SUPPLIED MATERIAL —
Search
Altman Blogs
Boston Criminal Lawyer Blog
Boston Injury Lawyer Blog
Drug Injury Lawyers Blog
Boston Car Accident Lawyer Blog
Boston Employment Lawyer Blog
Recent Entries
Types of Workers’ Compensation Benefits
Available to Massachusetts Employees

INSTRUCTION — Can you set down every line of the material above word for word, keeping each line break where it falls?

EXPECTED OUTPUT —
Search
Altman Blogs
Boston Criminal Lawyer Blog
Boston Injury Lawyer Blog
Drug Injury Lawyers Blog
Boston Car Accident Lawyer Blog
Boston Employment Lawyer Blog
Recent Entries
Types of Workers’ Compensation Benefits
Available to Massachusetts Employees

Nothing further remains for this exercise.